LONDON, Oct 23 (Reuters) – Hedge fund managers continue to hold large bullish positions in crude and fuels, anticipating strong demand growth and output restraint will lift oil prices into a new, higher, trading range.
Hedge funds and other money managers held a net long position equivalent to 883 million barrels in the five biggest futures and options contracts linked to petroleum on Oct. 17.
The net position had been reduced by 6 million barrels compared with the previous week and 45 million barrels from the recent peak on Sept. 26.
But it was 578 million barrels higher than at the end of June and still near this year’s peaks, according to records published by regulators and exchanges.
Fund managers made comparatively minor adjustments to their positions in Brent, U.S. gasoline and U.S. heating oil in the week to Oct. 17, with few signs of profit-taking.
Significant short-selling emerged, however, in U.S. crude, where portfolio managers added 23 million barrels of fresh short positions.
Funds have embarked on a new cycle of short selling, the tenth since the start of 2015, with short positions up by 40 million barrels since Sept. 26.
But the current cycle is unusual in that prices have risen over the last two weeks, even as funds added 35 million barrels of new short positions.
The combination of rising prices with a new wave of short selling indicates U.S. crude prices may be moving into a new, higher trading range.

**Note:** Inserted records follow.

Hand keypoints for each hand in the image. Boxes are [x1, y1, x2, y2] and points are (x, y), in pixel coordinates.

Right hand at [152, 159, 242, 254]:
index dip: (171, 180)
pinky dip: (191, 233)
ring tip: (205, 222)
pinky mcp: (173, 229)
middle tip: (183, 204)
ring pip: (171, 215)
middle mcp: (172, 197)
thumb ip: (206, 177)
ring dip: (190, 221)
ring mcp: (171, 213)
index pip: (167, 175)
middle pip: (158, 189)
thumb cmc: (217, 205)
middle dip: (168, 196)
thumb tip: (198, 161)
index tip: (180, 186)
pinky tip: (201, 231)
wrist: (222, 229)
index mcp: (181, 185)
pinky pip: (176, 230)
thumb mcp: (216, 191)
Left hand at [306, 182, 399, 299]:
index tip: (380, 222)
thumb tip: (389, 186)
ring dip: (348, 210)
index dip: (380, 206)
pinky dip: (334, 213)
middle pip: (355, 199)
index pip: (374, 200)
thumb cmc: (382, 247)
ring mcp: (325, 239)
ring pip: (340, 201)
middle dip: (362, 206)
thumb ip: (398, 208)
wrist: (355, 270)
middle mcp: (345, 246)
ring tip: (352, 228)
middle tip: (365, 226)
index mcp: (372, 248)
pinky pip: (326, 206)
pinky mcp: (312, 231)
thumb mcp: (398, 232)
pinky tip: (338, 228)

From a pure positioning perspective, the concentration of long positions among hedge funds continues to pose a downside risk to oil prices if fund managers attempt to realise some of their profits before the year-end.
But a move into a higher range would be consistent with the emerging fundamental picture, with U.S. oil drilling slowing, crude stocks falling, and consumption of refined fuels at home and in export markets increasing strongly.